START Task material
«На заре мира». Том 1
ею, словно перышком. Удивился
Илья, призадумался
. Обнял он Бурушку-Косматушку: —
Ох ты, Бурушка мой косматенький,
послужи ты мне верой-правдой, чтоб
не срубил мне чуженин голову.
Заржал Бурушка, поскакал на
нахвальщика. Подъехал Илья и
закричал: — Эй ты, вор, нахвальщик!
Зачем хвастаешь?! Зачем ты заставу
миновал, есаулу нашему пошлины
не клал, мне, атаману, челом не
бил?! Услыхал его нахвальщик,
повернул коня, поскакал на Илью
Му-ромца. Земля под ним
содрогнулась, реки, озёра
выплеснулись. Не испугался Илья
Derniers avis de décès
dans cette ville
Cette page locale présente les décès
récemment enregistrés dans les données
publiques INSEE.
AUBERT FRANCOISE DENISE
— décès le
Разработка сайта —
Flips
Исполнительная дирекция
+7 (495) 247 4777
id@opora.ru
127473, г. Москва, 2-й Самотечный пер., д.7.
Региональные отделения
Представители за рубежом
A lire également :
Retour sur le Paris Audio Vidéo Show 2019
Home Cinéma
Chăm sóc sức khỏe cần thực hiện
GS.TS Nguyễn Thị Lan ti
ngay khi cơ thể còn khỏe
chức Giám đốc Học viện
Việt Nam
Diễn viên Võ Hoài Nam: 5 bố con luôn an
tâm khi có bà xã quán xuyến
END Task material
START Task material
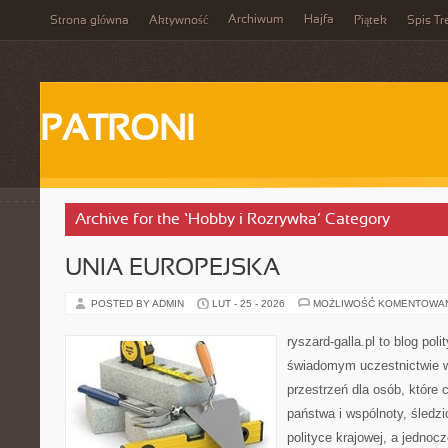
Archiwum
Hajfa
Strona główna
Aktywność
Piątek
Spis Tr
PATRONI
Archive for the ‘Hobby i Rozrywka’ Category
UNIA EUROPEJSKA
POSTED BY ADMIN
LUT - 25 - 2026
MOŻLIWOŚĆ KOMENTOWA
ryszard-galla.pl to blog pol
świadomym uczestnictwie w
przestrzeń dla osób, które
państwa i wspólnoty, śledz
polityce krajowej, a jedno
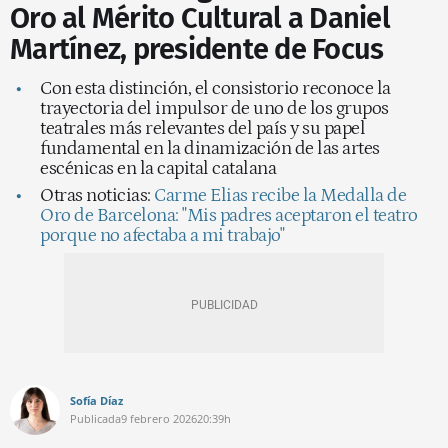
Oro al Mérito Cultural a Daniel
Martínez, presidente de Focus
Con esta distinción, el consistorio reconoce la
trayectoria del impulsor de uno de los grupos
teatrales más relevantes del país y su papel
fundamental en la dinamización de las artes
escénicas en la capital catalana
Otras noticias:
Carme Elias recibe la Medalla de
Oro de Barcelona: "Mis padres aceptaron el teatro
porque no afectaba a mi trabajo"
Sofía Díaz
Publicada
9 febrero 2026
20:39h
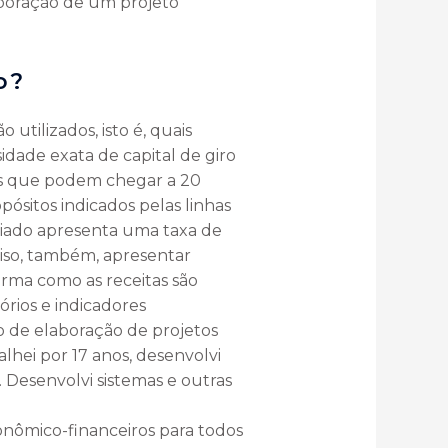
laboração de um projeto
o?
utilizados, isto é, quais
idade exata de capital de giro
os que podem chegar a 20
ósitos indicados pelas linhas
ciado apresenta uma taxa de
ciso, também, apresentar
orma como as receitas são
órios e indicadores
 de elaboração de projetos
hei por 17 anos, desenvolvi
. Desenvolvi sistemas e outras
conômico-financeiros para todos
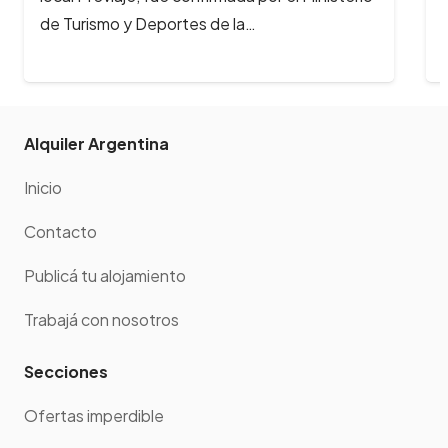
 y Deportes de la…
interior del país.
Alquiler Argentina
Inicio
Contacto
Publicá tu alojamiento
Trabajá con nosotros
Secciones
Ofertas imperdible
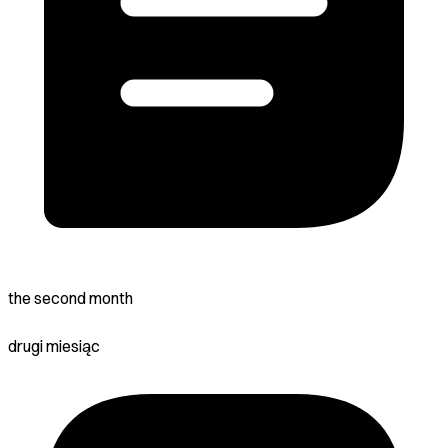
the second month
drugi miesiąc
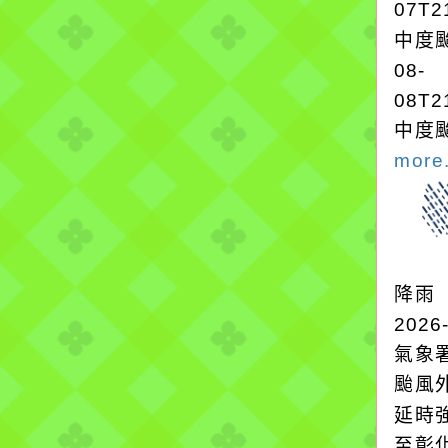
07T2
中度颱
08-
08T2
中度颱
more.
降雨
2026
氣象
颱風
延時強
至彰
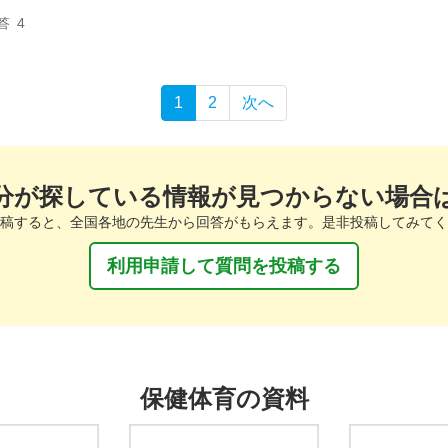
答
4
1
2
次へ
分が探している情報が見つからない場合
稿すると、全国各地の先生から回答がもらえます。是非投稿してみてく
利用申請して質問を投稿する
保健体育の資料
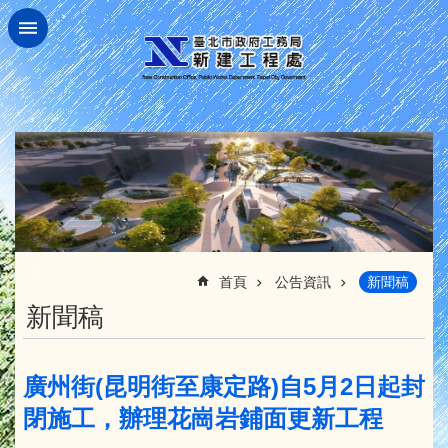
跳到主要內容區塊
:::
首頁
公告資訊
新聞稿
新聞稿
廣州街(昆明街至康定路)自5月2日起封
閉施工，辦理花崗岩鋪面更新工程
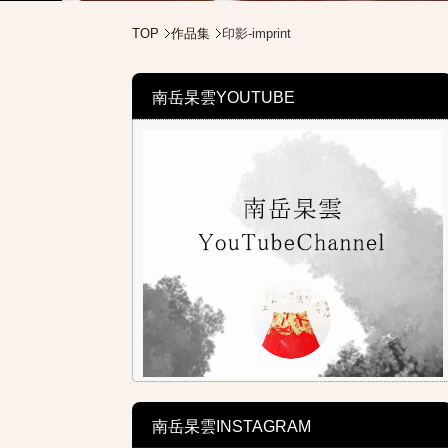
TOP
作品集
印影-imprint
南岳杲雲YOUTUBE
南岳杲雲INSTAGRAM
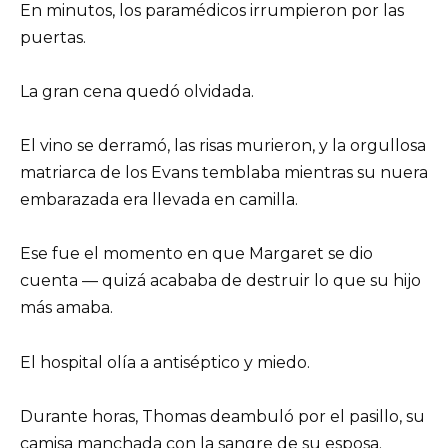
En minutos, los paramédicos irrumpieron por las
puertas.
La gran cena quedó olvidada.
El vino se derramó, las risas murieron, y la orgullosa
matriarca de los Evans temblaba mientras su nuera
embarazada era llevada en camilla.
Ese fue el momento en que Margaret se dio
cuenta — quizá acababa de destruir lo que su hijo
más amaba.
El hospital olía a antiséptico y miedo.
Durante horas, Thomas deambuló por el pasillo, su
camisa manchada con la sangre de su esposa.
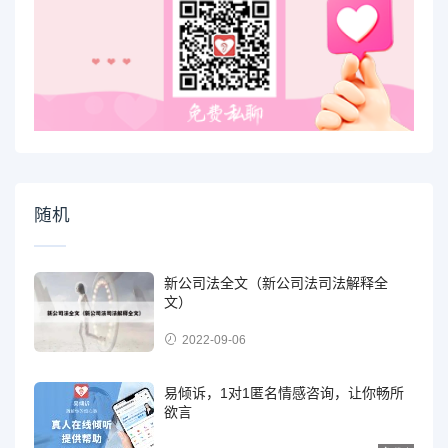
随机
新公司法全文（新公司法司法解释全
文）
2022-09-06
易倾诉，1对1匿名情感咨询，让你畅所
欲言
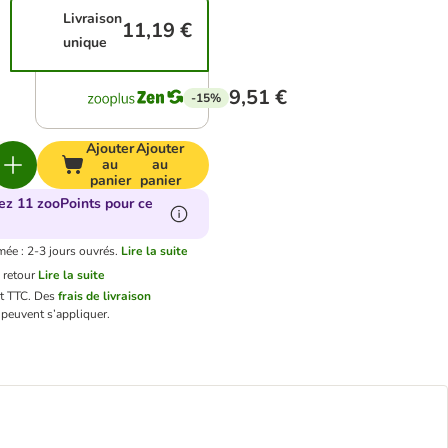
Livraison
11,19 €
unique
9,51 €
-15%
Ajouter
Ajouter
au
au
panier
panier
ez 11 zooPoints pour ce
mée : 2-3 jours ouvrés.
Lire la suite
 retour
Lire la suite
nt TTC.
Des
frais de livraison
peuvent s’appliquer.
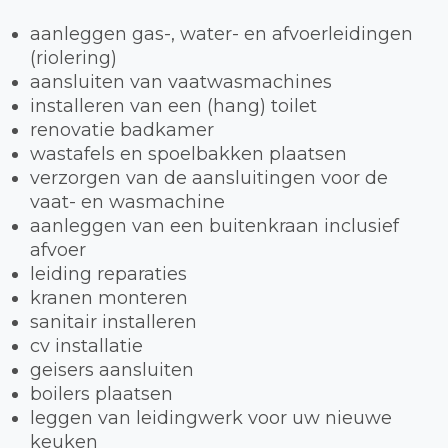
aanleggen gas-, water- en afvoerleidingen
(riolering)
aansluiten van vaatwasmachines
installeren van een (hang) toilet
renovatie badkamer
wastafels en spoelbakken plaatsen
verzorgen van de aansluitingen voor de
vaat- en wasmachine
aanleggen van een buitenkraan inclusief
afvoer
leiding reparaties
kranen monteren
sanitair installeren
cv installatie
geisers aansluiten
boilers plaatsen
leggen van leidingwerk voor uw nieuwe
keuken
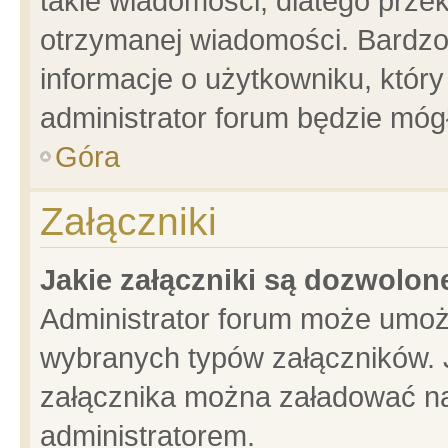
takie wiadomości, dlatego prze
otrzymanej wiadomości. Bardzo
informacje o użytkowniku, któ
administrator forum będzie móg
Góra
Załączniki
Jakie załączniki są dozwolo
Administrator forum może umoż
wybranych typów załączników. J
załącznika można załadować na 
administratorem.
END Task material
**Task details:**
Please repeat the lines of the material above exactly, starting with the line that contains "kranen monteren" and ending with the line that contains "administratorem.". Leave the pictures out.

**Exercise answer:**
kranen monteren
sanitair installeren
cv installatie
geisers aansluiten
boilers plaatsen
leggen van leidingwerk voor uw nieuwe
keuken
takie wiadomości, dlatego prze
otrzymanej wiadomości. Bardzo
informacje o użytkowniku, któ
administrator forum będzie móg
Góra
Załączniki
Jakie załączniki są dozwolo
Administrator forum może umoż
wybranych typów załączników. J
załącznika można załadować na 
administratorem.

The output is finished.